### DOCUMENT SEGMENT
◆ ◆ ◆ ◆ ◆
German plutonium stays in UK

Friday, 13 July 2012
Sellafield MOX Plant (Image: NDA)_48A series of title swaps has seen the UK Nuclear Decommissioning Authority take ownership of four tonnes of German plutonium. The commercial deal will enhance international nuclear security as well as earning revenue, the UK government says.

A series of title swaps has seen the UK Nuclear Decommissioning Authority (NDA) take ownership of four tonnes of German plutonium. The commercial deal will enhance international nuclear security as well as earning revenue, the UK government says.

The four tonnes of plutonium is in storage in the UK and came from used fuel from power reactors sent to the UK for reprocessing by German utilities. Under the deal, an equivalent amount of plutonium will be made available in France for manufacture into mixed oxide (MOX) fuel for use in German nuclear power reactors. In this way, the need for the UK to physically transport plutonium to France is removed, with clear benefits from a nuclear security point of view: separated plutonium offers a nuclear proliferation risk, and its transport is a sensitive issue and with significant security obligations.

The UK has long provided reprocessing services to overseas nuclear utilities. The separated materials remain the property of the overseas owner, and high-level wastes plus the separated plutonium and uranium are formally required to be returned to that country. Plutonium would normally be converted into mixed oxide (MOX) reactor fuel before being returned.

Some of the German plutonium in storage in the UK had been subject to contracts for manufacture into MOX fuel in the Sellafield MOX Plant (SMP), which closed last year. Most of the plant's MOX supply contracts were with Japanese utilities, and the NDA decided to close the plant after the Fukushima accident made the future of those contracts increasingly uncertain.

The arrangements have been approved by the Euratom Supply Agency and are the subject of commercial agreements between the NDA, the German utilities and Areva. In December 2011, the UK government noted the UK would be prepared to take ownership of overseas plutonium stored in the UK, subject to compliance with inter-governmental agreements and acceptable commercial arrangements. Closure of the SMP notwithstanding, the UK's preferred policy for plutonium disposal is to convert it to MOX fuel for use in nuclear reactors.

The plutonium to which the NDA has now taken title will remain in the UK and will be dealt with as part of the UK's own inventory of stored separated plutonium, most of which is held at Sellafield. That inventory, including the material covered by the latest agreement, stands at 118 tonnes. The "financial benefits" from the title transfer will exceed the long-term costs of the material's safe storage and management, according to the UK Department of Energy and Climate Change.

'Everybody wins'


According to a statement by UK energy minister Charles Hendry, the government agreed to the take ownership of the plutonium because the agreement offered a "commercially advantageous arrangement" while enabling the German utilities to receive MOX fuel and removing the need to transport separated plutonium. He also noted that the deal would enable MOX fuel to be provided to German utilities ahead of the country's program to shut its nuclear reactors. Policy changes introduced in Germany in reaction to the Fukushima accident of March 2011 have placed end dates on German reactor operations and therefore on their capacity to use MOX fuel.
◆ ◆ ◆ ◆ ◆
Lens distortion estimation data
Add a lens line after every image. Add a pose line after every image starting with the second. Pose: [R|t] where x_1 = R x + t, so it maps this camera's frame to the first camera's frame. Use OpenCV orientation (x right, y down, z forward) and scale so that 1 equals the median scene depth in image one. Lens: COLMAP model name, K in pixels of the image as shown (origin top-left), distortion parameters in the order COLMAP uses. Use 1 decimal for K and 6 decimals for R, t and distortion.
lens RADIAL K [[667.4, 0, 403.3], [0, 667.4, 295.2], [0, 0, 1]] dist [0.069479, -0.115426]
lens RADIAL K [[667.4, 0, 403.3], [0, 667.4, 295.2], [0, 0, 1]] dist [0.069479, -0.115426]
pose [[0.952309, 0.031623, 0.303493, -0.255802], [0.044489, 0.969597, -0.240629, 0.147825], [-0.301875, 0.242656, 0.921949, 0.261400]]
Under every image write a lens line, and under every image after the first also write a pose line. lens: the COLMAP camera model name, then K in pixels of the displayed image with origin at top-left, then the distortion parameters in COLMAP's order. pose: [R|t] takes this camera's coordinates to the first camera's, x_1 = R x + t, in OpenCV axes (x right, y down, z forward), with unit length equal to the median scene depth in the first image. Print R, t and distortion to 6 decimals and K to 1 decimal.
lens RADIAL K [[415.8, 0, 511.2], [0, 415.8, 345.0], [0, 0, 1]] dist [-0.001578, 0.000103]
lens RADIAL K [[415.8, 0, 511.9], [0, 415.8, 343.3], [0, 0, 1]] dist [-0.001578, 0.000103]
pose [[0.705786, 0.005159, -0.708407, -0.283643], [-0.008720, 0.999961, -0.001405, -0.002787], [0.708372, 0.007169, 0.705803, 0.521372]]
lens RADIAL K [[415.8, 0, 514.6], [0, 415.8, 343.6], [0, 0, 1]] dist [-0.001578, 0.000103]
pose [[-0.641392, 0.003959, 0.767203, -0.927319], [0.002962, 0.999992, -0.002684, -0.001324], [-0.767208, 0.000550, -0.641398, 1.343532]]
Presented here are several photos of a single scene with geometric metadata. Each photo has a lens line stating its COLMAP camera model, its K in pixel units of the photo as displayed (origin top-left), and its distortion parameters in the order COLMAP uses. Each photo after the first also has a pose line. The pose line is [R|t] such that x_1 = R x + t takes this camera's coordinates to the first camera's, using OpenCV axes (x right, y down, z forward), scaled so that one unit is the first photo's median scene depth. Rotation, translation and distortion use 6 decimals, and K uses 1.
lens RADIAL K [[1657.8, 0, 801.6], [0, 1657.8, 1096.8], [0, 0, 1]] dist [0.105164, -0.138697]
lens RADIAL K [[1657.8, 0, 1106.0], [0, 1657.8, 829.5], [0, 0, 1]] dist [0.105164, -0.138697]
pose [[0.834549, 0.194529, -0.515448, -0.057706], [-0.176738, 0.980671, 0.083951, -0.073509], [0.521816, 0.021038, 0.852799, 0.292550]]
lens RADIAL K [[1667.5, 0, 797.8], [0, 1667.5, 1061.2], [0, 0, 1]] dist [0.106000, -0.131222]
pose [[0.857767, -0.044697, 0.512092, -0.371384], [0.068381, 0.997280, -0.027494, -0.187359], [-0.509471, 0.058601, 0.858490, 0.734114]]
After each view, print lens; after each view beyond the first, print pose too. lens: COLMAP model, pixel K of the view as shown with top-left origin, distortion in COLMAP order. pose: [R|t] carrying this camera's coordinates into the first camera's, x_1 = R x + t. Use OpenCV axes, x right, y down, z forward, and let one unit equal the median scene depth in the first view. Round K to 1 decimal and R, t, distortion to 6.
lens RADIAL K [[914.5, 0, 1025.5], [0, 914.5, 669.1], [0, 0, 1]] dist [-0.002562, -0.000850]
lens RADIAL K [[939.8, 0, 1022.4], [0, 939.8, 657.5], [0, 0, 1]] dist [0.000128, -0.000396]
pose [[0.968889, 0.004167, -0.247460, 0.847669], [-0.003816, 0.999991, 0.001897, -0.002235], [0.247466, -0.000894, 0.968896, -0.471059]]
◆ ◆ ◆ ◆ ◆
### INSTRUCTIONS TO FOLLOW
According to the article on German plutonium, why does removing the need to move plutonium from the UK to France benefit nuclear security? Answer in one to three sentences. The listing is separate material and stands apart from the article.

### RESPONSE
Separated plutonium poses a nuclear proliferation risk, and transporting it is a sensitive issue with significant security obligations. Under the deal, an equivalent amount of plutonium is made available in France, so the UK no longer has to physically ship it there.